*** Opening DATA PROVIDED ***

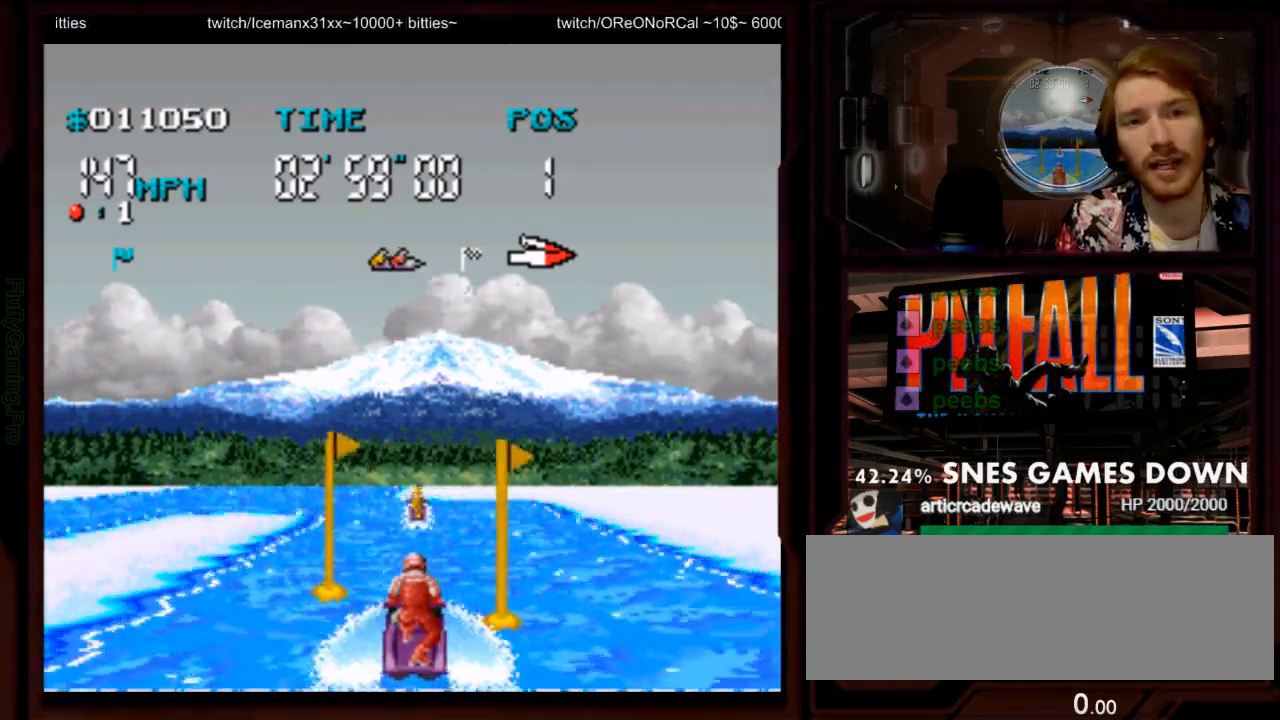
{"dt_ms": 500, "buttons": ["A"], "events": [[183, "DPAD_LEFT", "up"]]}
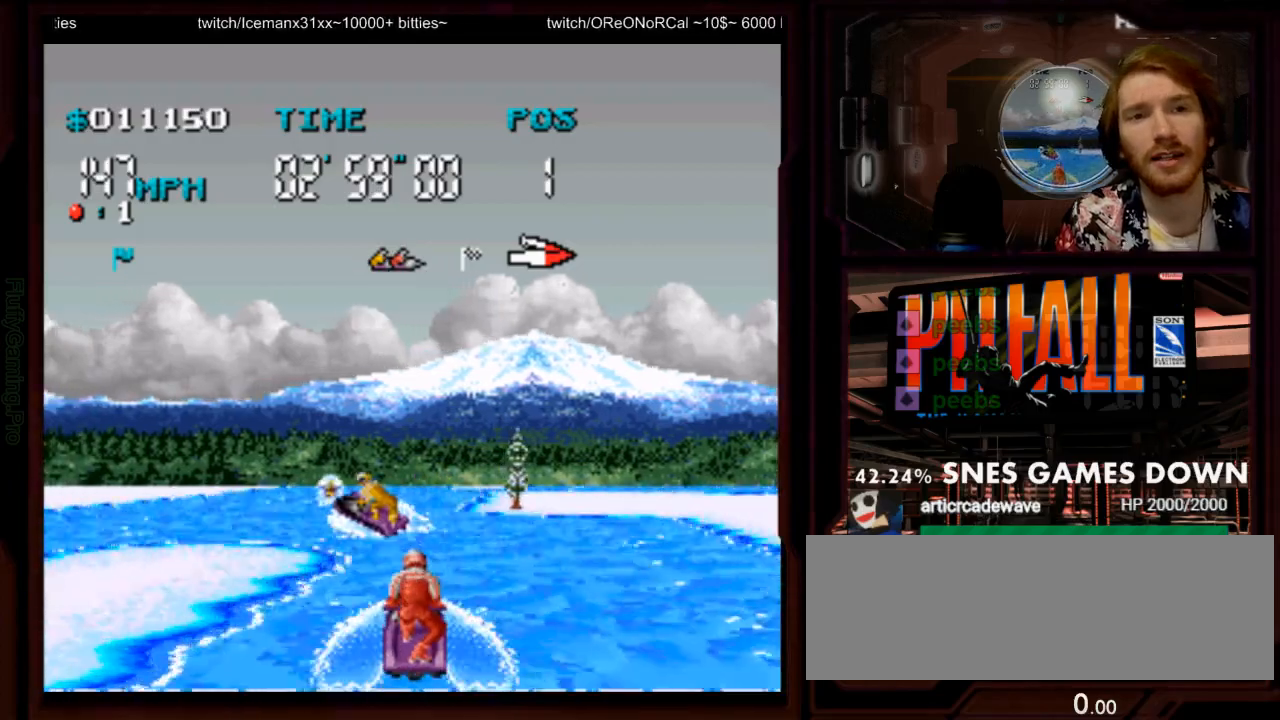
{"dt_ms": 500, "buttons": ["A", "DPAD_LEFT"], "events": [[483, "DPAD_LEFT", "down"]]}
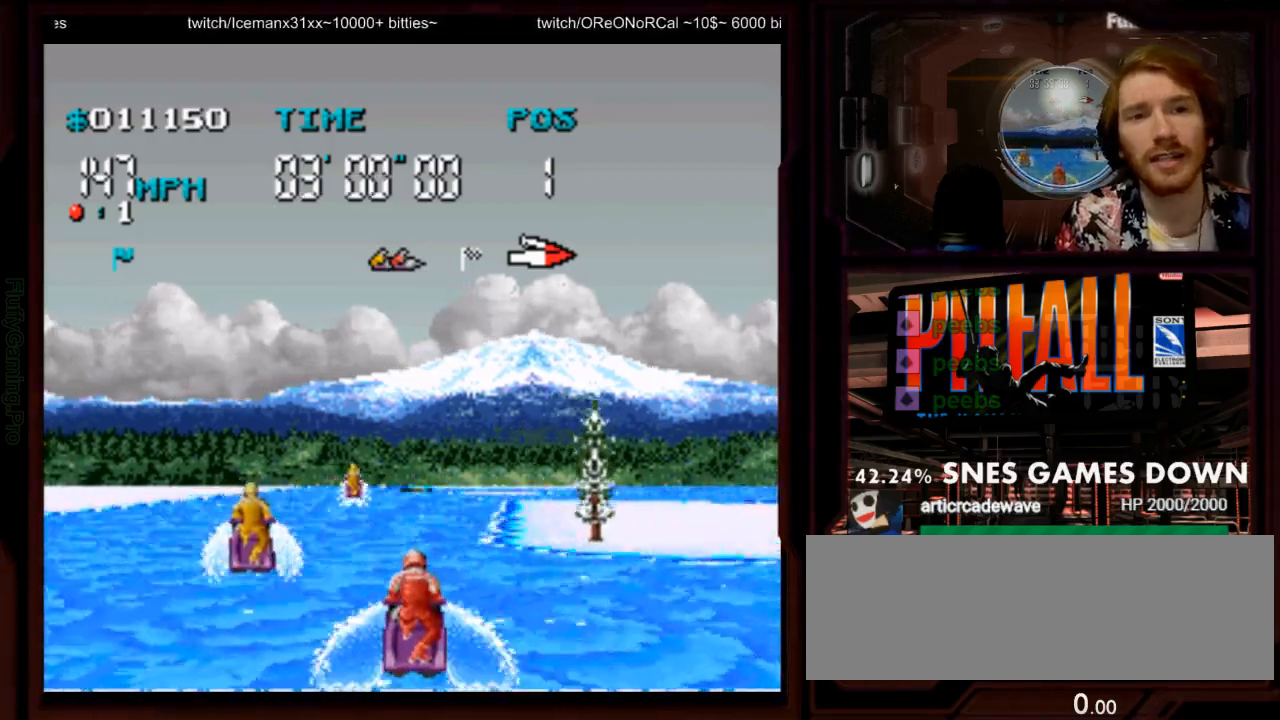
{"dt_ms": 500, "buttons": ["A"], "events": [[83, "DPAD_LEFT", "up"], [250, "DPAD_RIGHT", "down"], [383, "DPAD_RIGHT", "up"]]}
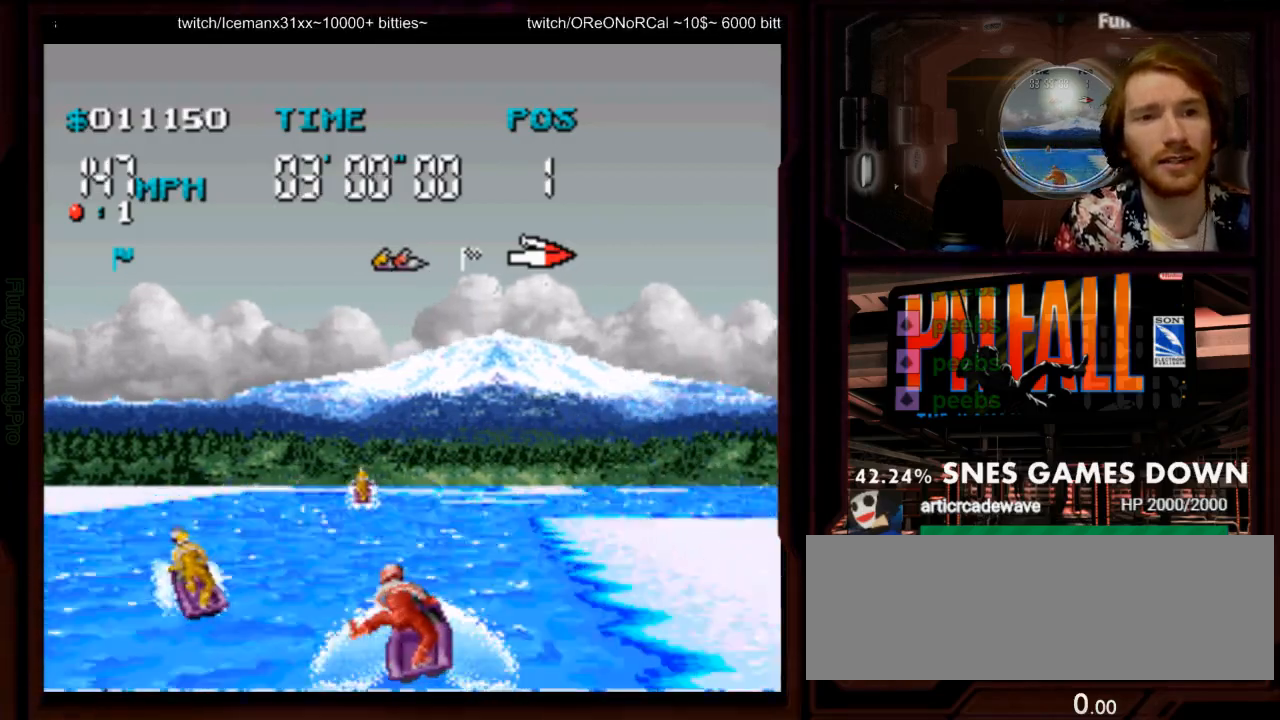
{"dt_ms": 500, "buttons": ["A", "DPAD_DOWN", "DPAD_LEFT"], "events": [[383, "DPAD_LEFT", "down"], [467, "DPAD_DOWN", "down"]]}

*** Closing DATA PROVIDED ***

◆ ABOUT THIS EXERCISE ◆
Transcribe the whole listing exactly but exclude images.

◆ RESULT OF THIS EXERCISE ◆
{"dt_ms": 500, "buttons": ["A"], "events": [[183, "DPAD_LEFT", "up"]]}
{"dt_ms": 500, "buttons": ["A", "DPAD_LEFT"], "events": [[483, "DPAD_LEFT", "down"]]}
{"dt_ms": 500, "buttons": ["A"], "events": [[83, "DPAD_LEFT", "up"], [250, "DPAD_RIGHT", "down"], [383, "DPAD_RIGHT", "up"]]}
{"dt_ms": 500, "buttons": ["A", "DPAD_DOWN", "DPAD_LEFT"], "events": [[383, "DPAD_LEFT", "down"], [467, "DPAD_DOWN", "down"]]}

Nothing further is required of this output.